President Donald Trump asserted in a televised interview that his administration’s enforcement efforts through ICE “haven’t gone far enough,” following public backlash over a viral video showing an on-duty agent shoving a woman to the ground at a courthouse. The remarks came during his first sit-down with 60 Minutes since returning to office, filmed at his Mar-a-Lago estate and aired Sunday night. He placed blame on what he called “liberal judges” appointed by past administrations for limiting the reach of his immigration crackdown.

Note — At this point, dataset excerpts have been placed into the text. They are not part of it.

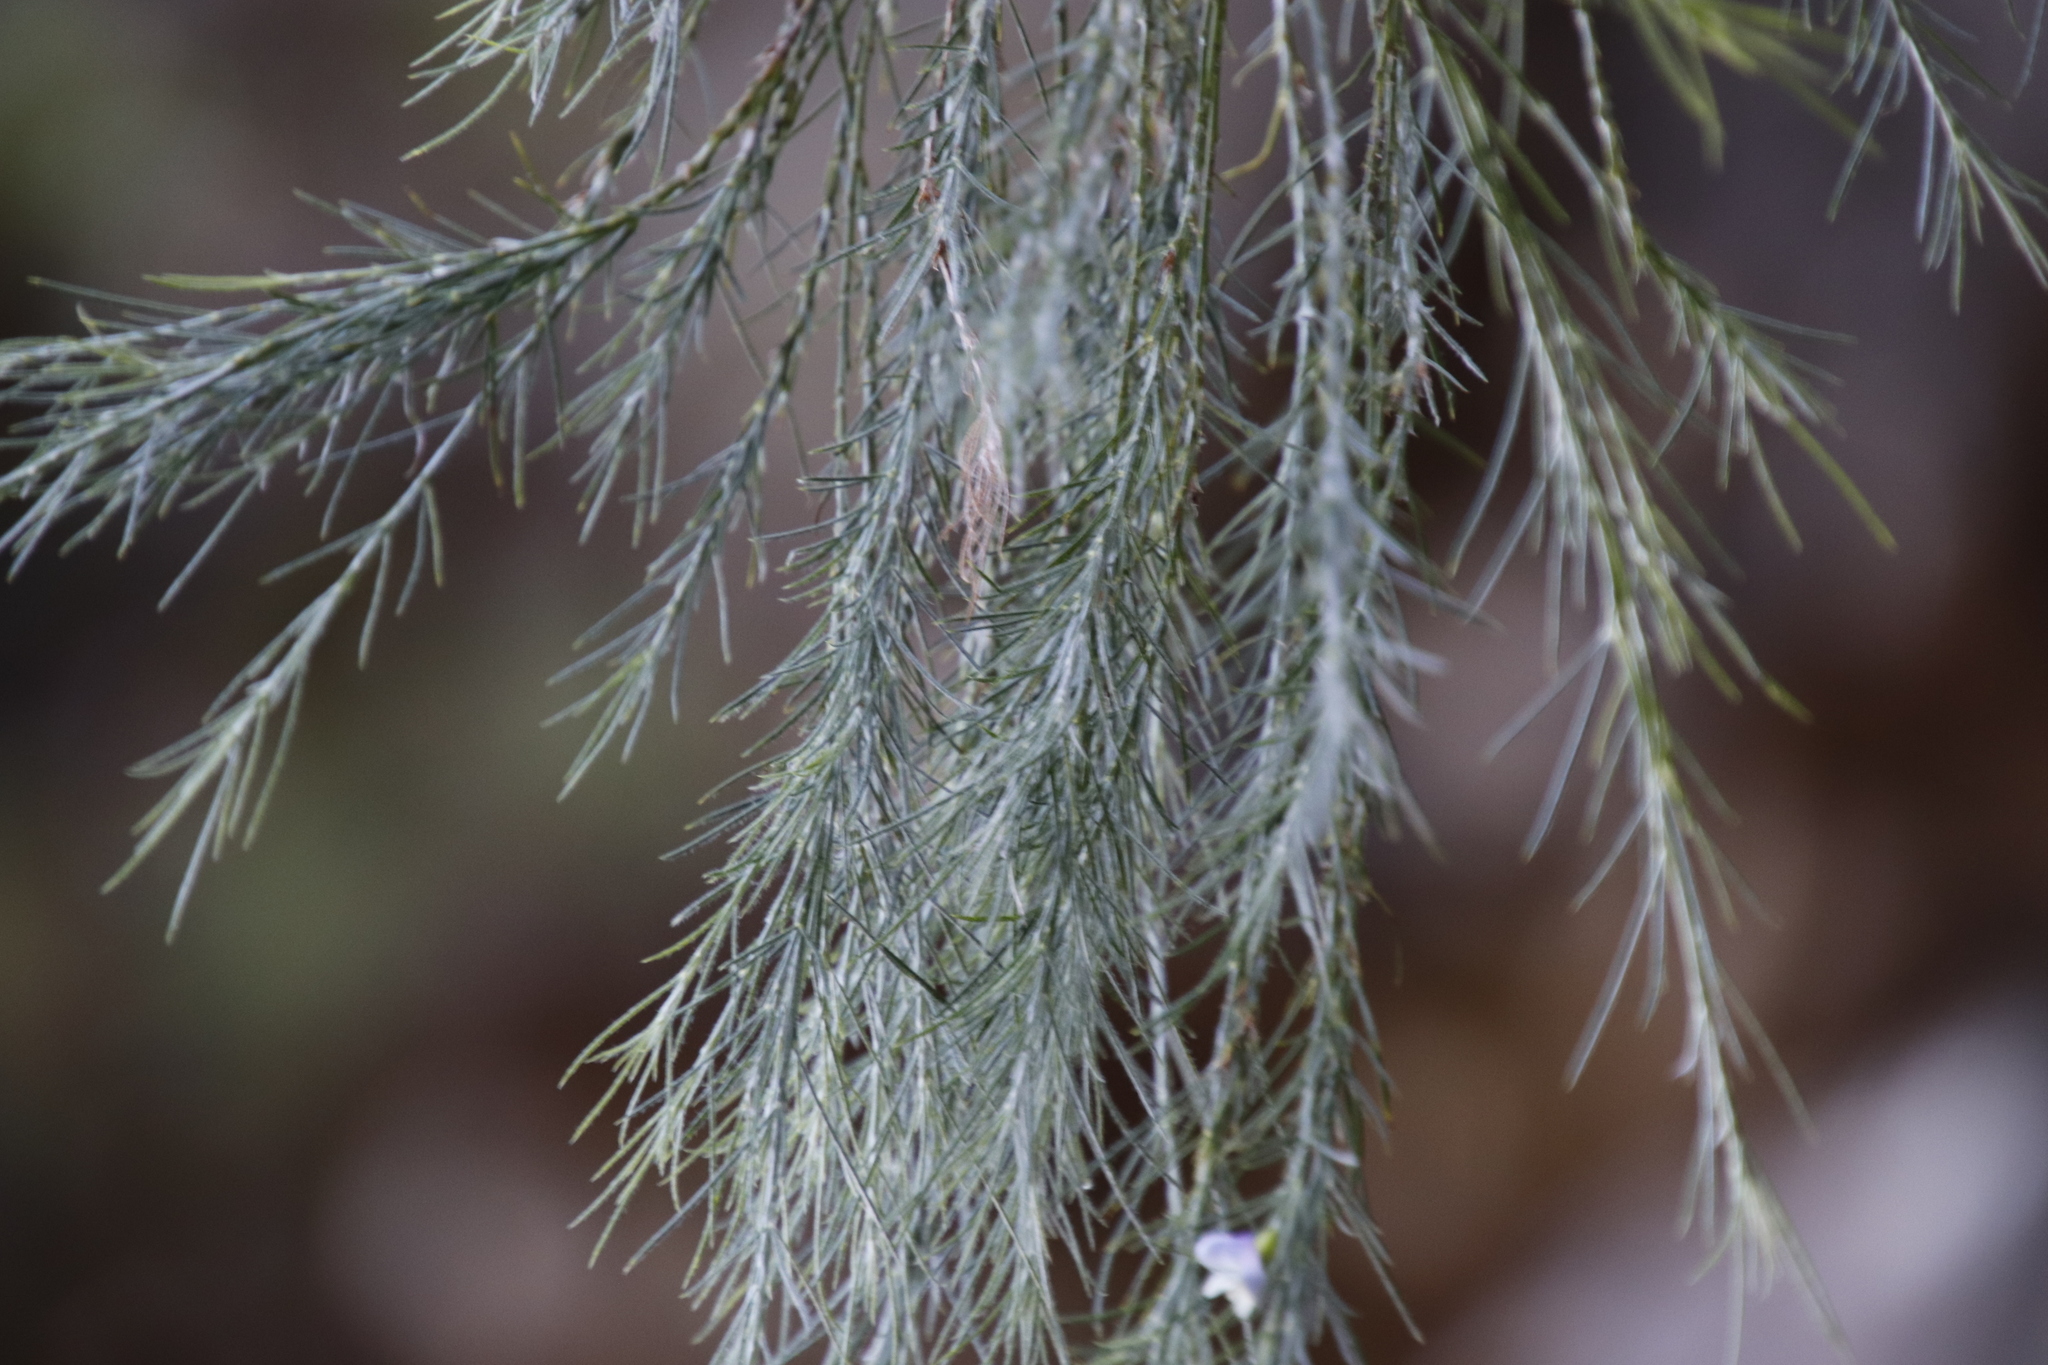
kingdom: Plantae
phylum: Tracheophyta
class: Magnoliopsida
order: Fabales
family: Fabaceae
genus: Psoralea
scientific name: Psoralea gigantea
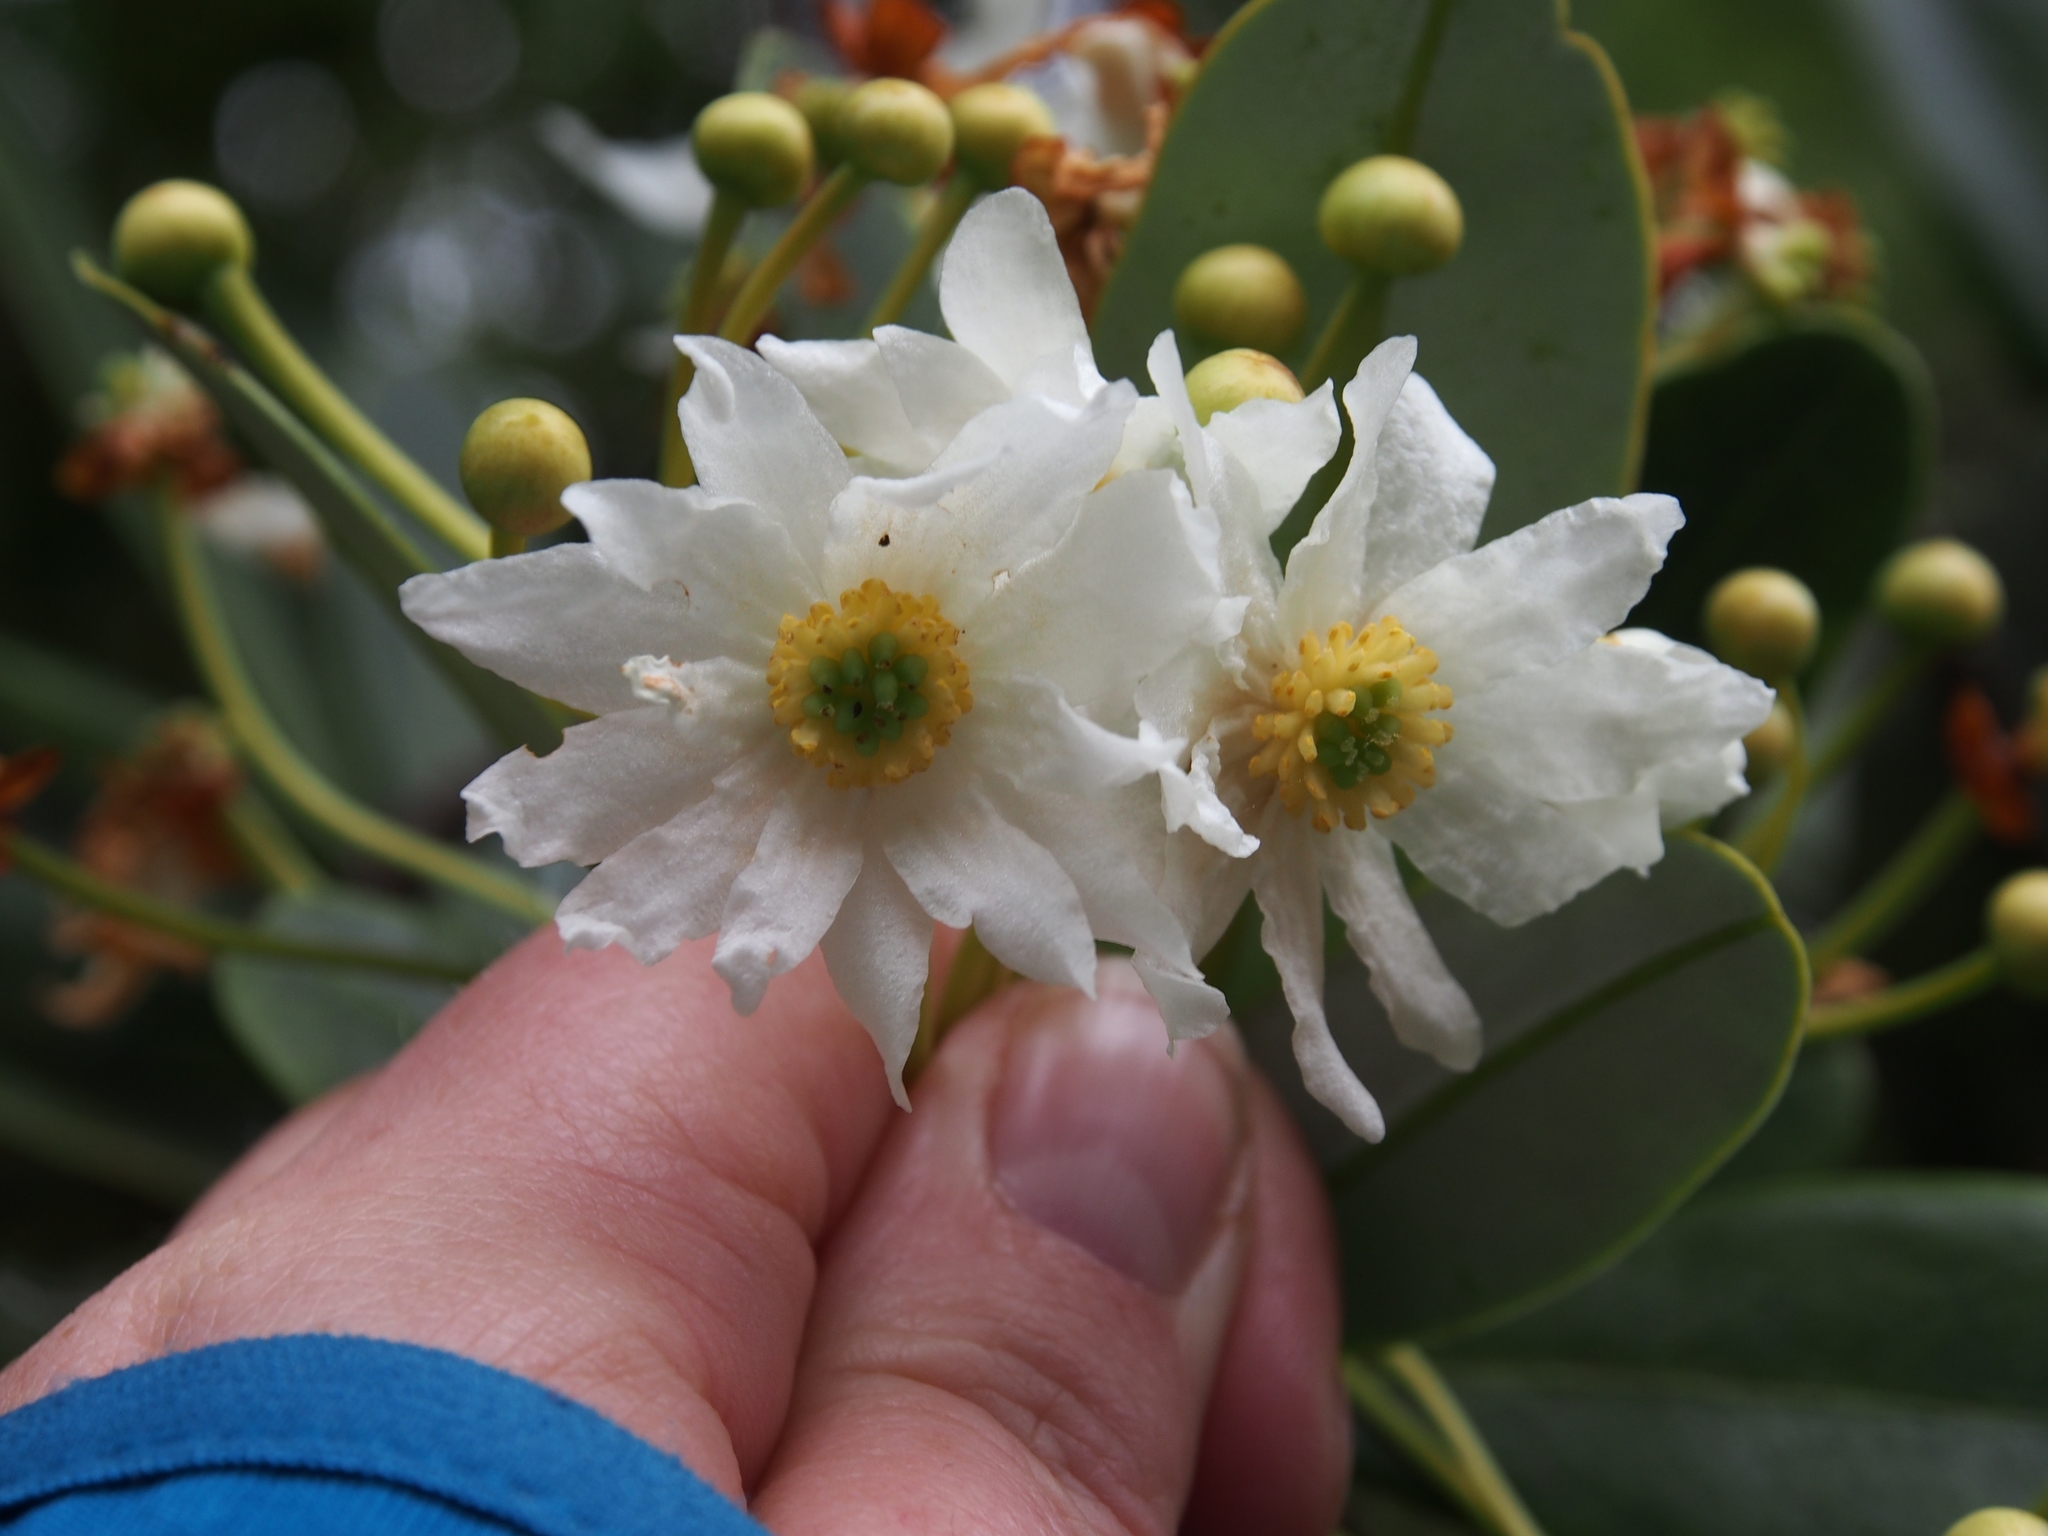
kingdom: Plantae
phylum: Tracheophyta
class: Magnoliopsida
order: Canellales
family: Winteraceae
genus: Drimys
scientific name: Drimys granadensis
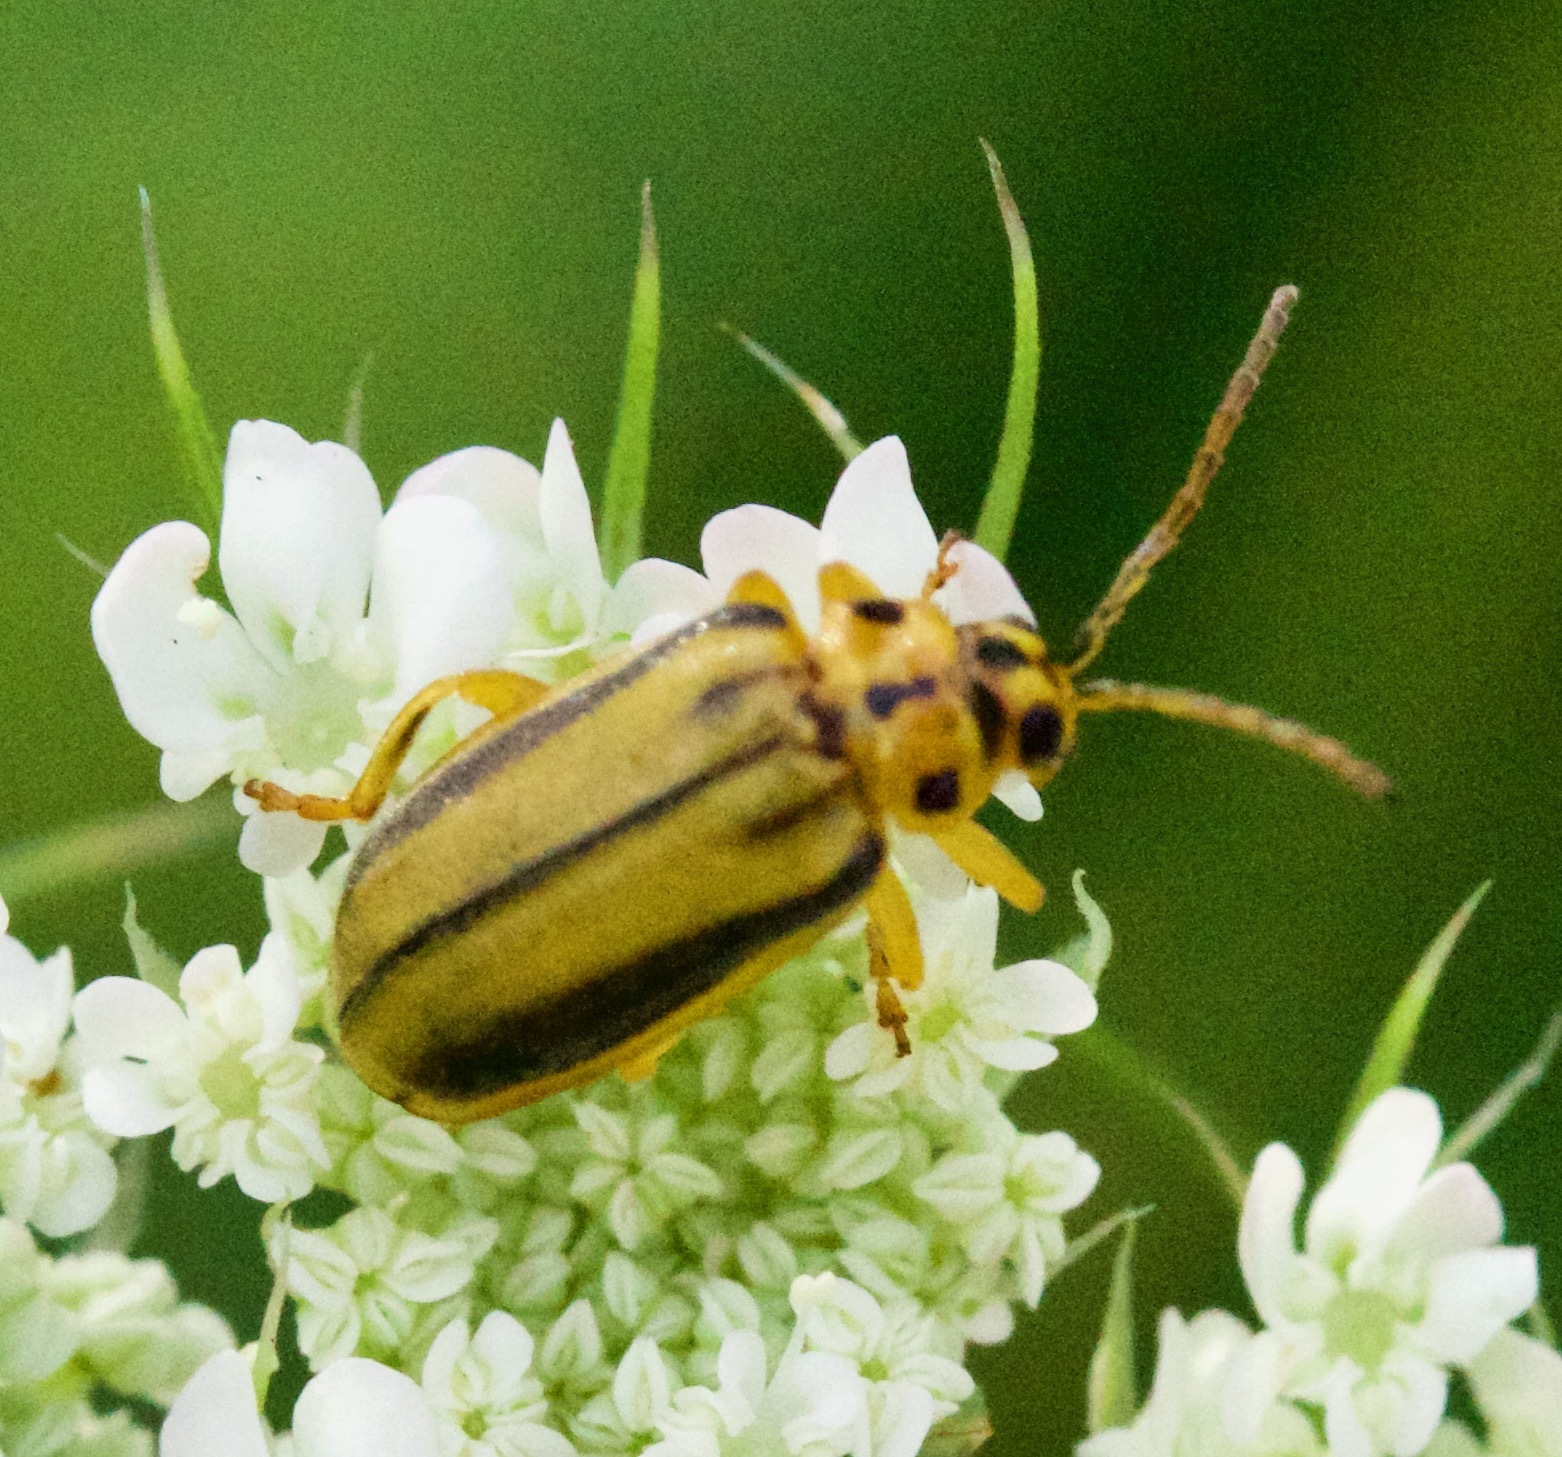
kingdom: Animalia
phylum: Arthropoda
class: Insecta
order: Coleoptera
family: Chrysomelidae
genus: Xanthogaleruca
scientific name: Xanthogaleruca luteola
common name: Elm leaf beetle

Trump doubles down on enforcement tactics
In the interview, Trump was asked whether recent ICE operations may have “gone too far,” citing footage of a mother being tackled and the use of tear gas in residential areas. He responded bluntly: “No. I think they haven’t gone far enough because we’ve been held back … by the liberal judges that were put in by Biden and by Obama.” He defended the raiding tactics by declaring that agents are “held to the highest professional standards,” yet added sharply, “many of them are murderers.”
He went on to say that the administration’s policy must be: “You came into the country illegally, you’re going to go out … and you’re going to come back into our country legally.” The exchange highlights a shift toward an even harder line on immigration policy under his leadership.
Public outcry and political implications
The interview follows a widely shared video of an ICE agent aggressively tackling an Ecuadoran woman outside a New York immigration court, with her children witnessing the incident. That footage sparked condemnation from the Department of Homeland Security, whose assistant secretary called the conduct “unacceptable and beneath the men and women of ICE.” Yet the agent was later reinstated pending a full review.
Critics say Trump’s comments risk legitimising forceful, militarised tactics by ICE – including tear gas deployments, smashed vehicle windows and raids in minority-neighbourhoods which civil liberties groups argue violate due process and target non-violent immigrants like landscaping workers, nannies and service industry staff. The president’s remarks also fuel ongoing tensions between federal enforcement ambitions and local governments resisting deployments of National Guard or federal agents, particularly in Democratic-run cities.